College Athletics and Football Bowls

The Sunday sports page announced the end of the college football season today. It ended in the perfect way, with the best of the Pac-10 and Big-10 set to meet in the Rose Bowl on January 1, just like when I was a kid and when my father was a kid. Tradition has re-gained the upper hand in our neck of the woods, if only for a year.The college game has always been about tradition; witness the great annual rivalries and the excitement that surrounds them. But then came TV-money-driven hysteria surrounding post season programming, with the crass commercialization of student-athletes and their institutions. I wish for the older and better times of a few New Year’s bowls aligned with specific conferences, honorary post-season funfests called the Orange, Sugar, Cotton and Rose Bowls. All the rest is ugly commercialized excess.

The concept of a national champion in college athletics is silly. What’s the point? Where’s the benefit? Each team should be satisfied with its body of work through its regular season. Striving to be the ‘greatest’ and earn megabucks leads to the excesses in sports, from steroids, to coaches’ outrageous salaries, to revolving door coaching positions, to athletes who become phoney students for a year or two to rachet up their professional potential, with not a scholar in a carload. All of this distracts from the educational mission of the learning institutions and debases the institutions themselves. Yet the universities have no internal resistance to this debasement; the money’s corrosion continually wins the day.

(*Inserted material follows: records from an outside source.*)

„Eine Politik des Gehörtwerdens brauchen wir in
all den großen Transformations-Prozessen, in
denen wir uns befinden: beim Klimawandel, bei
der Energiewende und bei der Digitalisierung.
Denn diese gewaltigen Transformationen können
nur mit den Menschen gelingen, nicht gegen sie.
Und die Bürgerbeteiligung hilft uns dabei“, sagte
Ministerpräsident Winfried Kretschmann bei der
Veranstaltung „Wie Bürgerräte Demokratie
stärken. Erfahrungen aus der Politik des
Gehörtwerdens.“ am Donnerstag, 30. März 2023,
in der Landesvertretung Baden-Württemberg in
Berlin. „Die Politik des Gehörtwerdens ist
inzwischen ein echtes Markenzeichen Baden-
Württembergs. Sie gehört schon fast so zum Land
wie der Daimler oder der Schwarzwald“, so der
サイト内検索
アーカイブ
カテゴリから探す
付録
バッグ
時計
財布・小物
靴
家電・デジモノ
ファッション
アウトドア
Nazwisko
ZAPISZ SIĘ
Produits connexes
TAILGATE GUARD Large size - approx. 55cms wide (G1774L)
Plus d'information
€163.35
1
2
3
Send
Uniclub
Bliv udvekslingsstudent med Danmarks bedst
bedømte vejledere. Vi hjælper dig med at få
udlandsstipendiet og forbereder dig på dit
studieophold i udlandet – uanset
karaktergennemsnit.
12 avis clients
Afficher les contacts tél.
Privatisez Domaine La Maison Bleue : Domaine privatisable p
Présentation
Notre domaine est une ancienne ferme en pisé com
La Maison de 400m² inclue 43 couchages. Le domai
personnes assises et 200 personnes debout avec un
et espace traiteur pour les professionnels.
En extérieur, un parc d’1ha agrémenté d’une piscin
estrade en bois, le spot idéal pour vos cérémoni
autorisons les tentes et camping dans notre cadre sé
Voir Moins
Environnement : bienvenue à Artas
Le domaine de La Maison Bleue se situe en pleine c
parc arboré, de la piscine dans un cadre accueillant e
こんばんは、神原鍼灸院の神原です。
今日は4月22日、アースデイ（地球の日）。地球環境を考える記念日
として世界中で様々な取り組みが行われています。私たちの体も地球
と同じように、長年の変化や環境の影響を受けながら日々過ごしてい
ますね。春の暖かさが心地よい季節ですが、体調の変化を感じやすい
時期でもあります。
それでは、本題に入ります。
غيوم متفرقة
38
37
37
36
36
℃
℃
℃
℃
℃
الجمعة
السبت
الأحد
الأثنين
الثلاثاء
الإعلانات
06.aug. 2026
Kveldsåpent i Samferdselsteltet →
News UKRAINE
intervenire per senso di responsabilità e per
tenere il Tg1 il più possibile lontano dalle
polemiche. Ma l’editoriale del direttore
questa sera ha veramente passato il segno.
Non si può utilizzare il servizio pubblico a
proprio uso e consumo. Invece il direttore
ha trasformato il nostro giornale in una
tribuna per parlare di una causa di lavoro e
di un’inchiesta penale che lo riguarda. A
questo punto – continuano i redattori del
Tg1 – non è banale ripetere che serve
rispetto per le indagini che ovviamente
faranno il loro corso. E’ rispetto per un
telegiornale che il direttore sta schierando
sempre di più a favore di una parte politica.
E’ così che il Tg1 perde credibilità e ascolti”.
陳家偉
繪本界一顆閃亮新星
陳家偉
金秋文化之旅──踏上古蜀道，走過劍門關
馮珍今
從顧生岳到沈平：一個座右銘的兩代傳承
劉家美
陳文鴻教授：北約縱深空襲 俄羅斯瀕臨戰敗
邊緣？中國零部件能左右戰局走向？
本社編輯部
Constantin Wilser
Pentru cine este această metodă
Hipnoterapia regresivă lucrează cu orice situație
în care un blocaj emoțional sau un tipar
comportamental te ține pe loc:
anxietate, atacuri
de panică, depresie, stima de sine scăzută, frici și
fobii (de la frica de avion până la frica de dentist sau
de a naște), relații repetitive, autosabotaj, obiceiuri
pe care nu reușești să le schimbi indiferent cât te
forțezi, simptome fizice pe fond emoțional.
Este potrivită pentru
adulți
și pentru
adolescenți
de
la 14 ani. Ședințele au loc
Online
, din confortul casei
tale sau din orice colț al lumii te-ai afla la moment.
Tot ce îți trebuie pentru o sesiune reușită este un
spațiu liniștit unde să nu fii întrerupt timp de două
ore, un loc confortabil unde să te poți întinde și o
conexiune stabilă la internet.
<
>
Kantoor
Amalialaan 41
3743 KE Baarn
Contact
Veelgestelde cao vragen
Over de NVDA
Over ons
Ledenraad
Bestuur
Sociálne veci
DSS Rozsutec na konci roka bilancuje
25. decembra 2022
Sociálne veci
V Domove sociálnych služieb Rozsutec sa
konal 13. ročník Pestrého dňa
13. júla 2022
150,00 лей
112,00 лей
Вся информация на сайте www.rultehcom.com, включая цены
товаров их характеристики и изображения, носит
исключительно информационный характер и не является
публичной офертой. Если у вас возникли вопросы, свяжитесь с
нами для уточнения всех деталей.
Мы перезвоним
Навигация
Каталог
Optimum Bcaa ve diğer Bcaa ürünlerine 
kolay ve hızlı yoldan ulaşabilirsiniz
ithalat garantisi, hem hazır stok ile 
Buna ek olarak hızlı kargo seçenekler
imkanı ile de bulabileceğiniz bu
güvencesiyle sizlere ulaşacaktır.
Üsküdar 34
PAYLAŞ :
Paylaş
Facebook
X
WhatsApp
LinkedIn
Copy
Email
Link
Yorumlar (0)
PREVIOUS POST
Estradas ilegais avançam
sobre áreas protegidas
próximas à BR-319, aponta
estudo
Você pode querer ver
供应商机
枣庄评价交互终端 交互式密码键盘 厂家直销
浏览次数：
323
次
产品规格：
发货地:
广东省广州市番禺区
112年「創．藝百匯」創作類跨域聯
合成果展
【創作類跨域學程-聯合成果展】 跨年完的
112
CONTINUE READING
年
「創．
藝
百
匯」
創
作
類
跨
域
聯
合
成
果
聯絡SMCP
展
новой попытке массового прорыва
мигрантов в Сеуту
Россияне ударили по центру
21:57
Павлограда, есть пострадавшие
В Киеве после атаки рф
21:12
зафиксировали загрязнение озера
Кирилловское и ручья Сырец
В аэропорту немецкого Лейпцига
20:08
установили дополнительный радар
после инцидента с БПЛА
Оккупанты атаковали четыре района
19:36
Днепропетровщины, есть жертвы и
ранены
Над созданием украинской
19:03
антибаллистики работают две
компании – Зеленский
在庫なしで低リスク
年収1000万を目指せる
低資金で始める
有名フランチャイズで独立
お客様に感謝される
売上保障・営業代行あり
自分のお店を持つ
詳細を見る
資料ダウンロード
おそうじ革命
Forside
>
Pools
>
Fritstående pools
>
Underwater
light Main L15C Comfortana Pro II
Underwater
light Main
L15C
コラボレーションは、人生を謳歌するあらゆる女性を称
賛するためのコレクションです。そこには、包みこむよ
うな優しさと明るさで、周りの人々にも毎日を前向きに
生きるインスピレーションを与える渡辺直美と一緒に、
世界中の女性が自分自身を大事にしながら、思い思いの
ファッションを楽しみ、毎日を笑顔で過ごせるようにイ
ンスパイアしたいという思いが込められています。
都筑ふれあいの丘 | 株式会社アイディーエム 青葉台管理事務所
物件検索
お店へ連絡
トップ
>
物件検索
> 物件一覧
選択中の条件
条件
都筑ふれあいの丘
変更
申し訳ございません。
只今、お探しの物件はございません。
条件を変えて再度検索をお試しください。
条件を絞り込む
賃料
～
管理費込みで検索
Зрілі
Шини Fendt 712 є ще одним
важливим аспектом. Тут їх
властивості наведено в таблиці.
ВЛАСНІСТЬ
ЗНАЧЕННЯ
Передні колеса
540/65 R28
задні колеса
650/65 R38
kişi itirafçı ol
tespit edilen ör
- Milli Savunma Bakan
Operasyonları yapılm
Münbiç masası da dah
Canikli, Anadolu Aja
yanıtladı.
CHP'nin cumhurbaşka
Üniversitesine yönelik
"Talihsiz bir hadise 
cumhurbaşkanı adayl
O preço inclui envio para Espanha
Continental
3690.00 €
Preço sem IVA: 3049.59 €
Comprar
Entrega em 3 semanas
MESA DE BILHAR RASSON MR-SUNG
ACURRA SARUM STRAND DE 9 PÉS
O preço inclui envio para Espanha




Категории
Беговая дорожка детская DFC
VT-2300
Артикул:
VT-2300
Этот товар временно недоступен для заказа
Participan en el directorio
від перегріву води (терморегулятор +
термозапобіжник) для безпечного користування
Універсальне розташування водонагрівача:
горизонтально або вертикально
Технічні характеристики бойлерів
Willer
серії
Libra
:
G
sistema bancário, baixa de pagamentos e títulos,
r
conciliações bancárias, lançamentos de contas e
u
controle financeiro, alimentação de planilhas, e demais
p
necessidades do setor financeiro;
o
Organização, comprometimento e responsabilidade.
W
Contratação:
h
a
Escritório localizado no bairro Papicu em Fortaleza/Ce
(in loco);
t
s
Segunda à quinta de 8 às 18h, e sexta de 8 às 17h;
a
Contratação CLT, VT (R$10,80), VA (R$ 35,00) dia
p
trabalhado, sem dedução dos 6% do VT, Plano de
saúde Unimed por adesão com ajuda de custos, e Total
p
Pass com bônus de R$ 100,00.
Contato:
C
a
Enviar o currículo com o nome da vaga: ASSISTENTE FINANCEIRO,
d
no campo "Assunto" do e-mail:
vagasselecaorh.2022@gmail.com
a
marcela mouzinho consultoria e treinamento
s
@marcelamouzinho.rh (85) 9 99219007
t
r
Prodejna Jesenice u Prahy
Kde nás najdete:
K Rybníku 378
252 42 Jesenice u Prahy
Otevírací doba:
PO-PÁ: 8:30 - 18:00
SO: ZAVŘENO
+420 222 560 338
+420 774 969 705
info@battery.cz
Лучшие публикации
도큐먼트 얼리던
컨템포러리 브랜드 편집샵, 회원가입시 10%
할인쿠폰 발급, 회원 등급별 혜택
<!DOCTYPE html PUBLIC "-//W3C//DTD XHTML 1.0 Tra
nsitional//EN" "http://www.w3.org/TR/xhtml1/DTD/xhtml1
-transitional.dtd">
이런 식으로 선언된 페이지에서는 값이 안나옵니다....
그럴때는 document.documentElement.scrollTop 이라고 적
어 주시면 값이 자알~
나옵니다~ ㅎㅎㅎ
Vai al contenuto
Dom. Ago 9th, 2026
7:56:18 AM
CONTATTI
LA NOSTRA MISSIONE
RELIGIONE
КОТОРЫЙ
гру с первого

We live in a society where sports, often exaggeratedly violent, provides a vicarious thrill to tens of millions of sports fans and sports addicts, those voyeurs who aggrandize their own lives through spectating and titillate themselves by gambling. Although we argue that such activity does not make for a healthy society, this preening excess it is here to stay for a while. This mentality begat the professional sports/entertainment industry, which creates a lot of high paying jobs, and is probably healthy for our economy even if not healthy for our minds and souls.

The problem is that the coercive effect of all this money and all this testosterone-related behavior doesn’t just remain at the adult level of pro sports. It corrupts society to deeper levels, from angry parents bullying coaches, referees, and players in youth sports activities, to colleges and universities where coaches make orders of magnitude more money than other faculty and the pressure on coaches to perform causes all sorts of unethical behavior.

Now we have the Big-12 and the Pac-12 and playoff games. Conferences are being engorged to sixteen teams, making it impossible for each to play the others. Seasons are getting longer; more games means more money at the expense of less education. All these changes are made in the interest of more lucrative TV markets and cable TV contracts. It’s all about product and money. Our brave new world has surely lost its way and its soul.

This is all old news, but we are extremely slow learners and the forces of evil grow exponentially through modern megamedia. The University of Chicago, under the leadership of Robert Hutchins, dropped out of the Big 10 conference and dropped football for precisely these reasons 70 years ago. Hutchins considered that sports had become too big a distraction from the University’s main purpose. That seems an over-reaction, replacing an excess with a void. And I doubt any university could summon the collective will to repeat such a performance, probably wisely so because money did not flow into the U. of Chicago’s coffers at the desired rate for decades after this decision.

We should seek a middle ground, restricting college sports to true student athletes, limiting sports recruiting and scholarships to the same level as academic recruiting, limiting coaching salaries to match regular faculty, and abandoning all quests for ‘national championships’. Let conference championships suffice for the universities. Let there be more lifetime coaches at institutions and fewer win or get the boot situations. Let bowl games be about the sport, not the glitterati, fashionistas, and hype that fills the bloated half time slot. This seems close to the philosophy maintained by the Ivy League over the past 60 years.

It will take a coordinated effort by all Div I institutions and the NCAA to bring this about. The culture is so strong that it would take leadership beyond what I think is available. But I can dream of a day when universities are entirely focused on educating, with sports being just another educational offering, leaving it to the professional sports/entertainers to stage ever more grandiose post-season challenges and spectacles for their adoring fans. For any chance for this to happen, we must begin providing a new type of sports education that changes the warped values that lie at the root of our current system. Change the values to change the culture.